**Extracted records**
┏━━

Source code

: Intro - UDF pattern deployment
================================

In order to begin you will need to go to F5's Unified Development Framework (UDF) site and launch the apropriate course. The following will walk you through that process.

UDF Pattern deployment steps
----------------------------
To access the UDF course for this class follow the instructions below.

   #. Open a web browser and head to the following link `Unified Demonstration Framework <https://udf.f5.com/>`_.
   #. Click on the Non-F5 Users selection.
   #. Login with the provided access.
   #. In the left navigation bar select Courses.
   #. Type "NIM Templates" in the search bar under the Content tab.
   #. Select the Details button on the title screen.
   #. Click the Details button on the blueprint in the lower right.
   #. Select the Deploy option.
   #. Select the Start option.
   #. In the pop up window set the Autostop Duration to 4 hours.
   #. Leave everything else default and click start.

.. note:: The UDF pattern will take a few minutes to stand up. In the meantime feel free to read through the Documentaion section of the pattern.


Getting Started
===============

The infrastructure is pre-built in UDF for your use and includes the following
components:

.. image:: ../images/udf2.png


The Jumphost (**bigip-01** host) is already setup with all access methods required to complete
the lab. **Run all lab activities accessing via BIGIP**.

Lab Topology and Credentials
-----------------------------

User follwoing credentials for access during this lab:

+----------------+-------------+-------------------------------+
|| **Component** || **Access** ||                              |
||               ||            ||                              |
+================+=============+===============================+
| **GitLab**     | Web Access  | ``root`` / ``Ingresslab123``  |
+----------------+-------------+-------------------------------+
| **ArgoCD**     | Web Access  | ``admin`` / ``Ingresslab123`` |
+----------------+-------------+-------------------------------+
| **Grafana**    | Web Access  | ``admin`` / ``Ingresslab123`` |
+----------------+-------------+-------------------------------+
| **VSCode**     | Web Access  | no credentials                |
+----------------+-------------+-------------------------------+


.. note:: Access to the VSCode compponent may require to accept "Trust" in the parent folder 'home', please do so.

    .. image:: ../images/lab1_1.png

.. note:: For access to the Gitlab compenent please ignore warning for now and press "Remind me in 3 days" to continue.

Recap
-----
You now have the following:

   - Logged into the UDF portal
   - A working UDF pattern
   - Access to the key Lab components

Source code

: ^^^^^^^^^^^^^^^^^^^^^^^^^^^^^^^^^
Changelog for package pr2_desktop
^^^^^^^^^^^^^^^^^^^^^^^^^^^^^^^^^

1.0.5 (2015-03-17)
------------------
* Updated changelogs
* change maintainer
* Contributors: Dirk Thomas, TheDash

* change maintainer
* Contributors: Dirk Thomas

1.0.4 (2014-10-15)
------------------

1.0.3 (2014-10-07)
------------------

┗━━

**Exercise description**
Among the records above, repeat exactly the line with "In order to", the line with "the Content tab.", and every line in between, and only those.

**Response to this exercise**
In order to begin you will need to go to F5's Unified Development Framework (UDF) site and launch the apropriate course. The following will walk you through that process.

UDF Pattern deployment steps
----------------------------
To access the UDF course for this class follow the instructions below.

   #. Open a web browser and head to the following link `Unified Demonstration Framework <https://udf.f5.com/>`_.
   #. Click on the Non-F5 Users selection.
   #. Login with the provided access.
   #. In the left navigation bar select Courses.
   #. Type "NIM Templates" in the search bar under the Content tab.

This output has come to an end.